7. Technical Implementation Highlights
Agent Creation (High-Level)
# Concept: How Open SWE creates an agent
from deep_agents import create_deep_agent
agent = create_deep_agent(
model="anthropic:claude-opus-4-6",
system_prompt=construct_system_prompt(repo_dir),
tools=[
http_request,
fetch_url,
commit_and_open_pr,
linear_comment,
slack_thread_reply,
],
backend=sandbox_backend,
middleware=[
ToolErrorMiddleware(),
check_message_queue_before_model,
],
)
Sandbox Backend (Concept)
# Concept: Pluggable sandbox backends
sandbox_backends = {
"modal": ModalSandbox(),
"daytona": DaytonaSandbox(),
"runloop": RunloopSandbox(),
"langsmith": LangSmithSandbox(),
}
# Select based on environment variable
backend = sandbox_backends[os.getenv("SANDBOX_PROVIDER", "langsmith")]
AGENTS.md Example
# Repository Conventions for AI Agents
## Code Style
- Python: PEP 8, 4-space indentation
- JavaScript: 2-space indentation, Prettier
- Run `black .` and `isort .` before committing Python files
## Testing
- All functions need docstrings
- Test coverage must exceed 80%
- Run `pytest` before committing
## Architecture
- Use dependency injection for services
- Database queries go through `repository/` layer
- No circular imports
## Git Commit Format
- Format: `[type] scope: description`
- Types: feat, fix, docs, refactor, test
Middleware Chain (Concept)
# Concept: Middleware execution
async def run_agent_with_middleware(agent, input_data):
for middleware in middleware_chain:
input_data = await middleware.before_agent(input_data)

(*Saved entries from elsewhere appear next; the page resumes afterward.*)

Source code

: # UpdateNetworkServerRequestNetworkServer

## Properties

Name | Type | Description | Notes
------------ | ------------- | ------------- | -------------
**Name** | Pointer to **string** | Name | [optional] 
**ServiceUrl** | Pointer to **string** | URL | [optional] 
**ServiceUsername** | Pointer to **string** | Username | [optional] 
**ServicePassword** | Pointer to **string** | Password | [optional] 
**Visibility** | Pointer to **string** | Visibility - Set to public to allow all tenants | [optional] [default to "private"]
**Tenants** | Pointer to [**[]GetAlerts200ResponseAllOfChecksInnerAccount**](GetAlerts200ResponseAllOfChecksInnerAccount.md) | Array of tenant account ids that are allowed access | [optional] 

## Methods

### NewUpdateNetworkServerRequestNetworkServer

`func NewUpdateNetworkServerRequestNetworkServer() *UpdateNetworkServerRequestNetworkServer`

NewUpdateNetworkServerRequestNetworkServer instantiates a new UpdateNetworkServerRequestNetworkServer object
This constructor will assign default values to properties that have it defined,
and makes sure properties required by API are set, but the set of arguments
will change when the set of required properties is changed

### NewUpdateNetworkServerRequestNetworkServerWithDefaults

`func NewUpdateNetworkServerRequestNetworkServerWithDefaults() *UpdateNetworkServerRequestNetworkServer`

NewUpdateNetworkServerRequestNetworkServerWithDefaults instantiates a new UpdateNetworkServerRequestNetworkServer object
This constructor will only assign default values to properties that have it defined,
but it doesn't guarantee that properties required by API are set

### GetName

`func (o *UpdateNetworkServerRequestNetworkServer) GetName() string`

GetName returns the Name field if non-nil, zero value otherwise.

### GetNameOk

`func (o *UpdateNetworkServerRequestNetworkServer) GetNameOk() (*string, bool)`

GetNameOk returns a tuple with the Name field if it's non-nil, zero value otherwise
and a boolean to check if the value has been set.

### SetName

result = await agent.run(input_data)
for middleware in reversed(middleware_chain):
result = await middleware.after_agent(result)
return result
8. Lessons Learned
What Works Well
- LangGraph for Orchestration: State machine approach prevents infinite loops and provides clear hand-offs
- Sandbox Isolation: Parallel execution works flawlessly with isolated environments
- AGENTS.md Pattern: Simple convention encoding is powerful and maintainable
- Tool Curation: 15 focused tools > 100 accumulated tools
- Mid-Task Messaging: Enables real-time human steering
Challenges
- Framework Dependency: Locked into LangGraph and Deep Agents
- Sandbox Startup Time: Cold starts add latency
- Cost: Running sandboxes for every task adds up
- Context Limits: Large codebases still require careful memory management
Recommendations
- Start Simple: Use default configuration, customize gradually
- Write AGENTS.md: Invest time in convention encoding
- Monitor Sandbox Costs: Set budgets and alerts
- Extend Middleware: Add org-specific validation in middleware chain
- Contribute Back: Share useful tools and middleware with community
9. Key Takeaways
Open SWE demonstrates that internal coding agents don't need to be proprietary. By composing on LangGraph and Deep Agents, teams can build production-grade agents that match the capabilities of elite engineering orgs.
The AGENTS.md pattern is a simple yet powerful way to encode repository conventions. It's the "rule files" concept from Stripe, adapted for open source.
Multi-agent systems add latency. For simple tasks, a single agent might be faster. Use multi-agent architecture for complex tasks that benefit from specialization.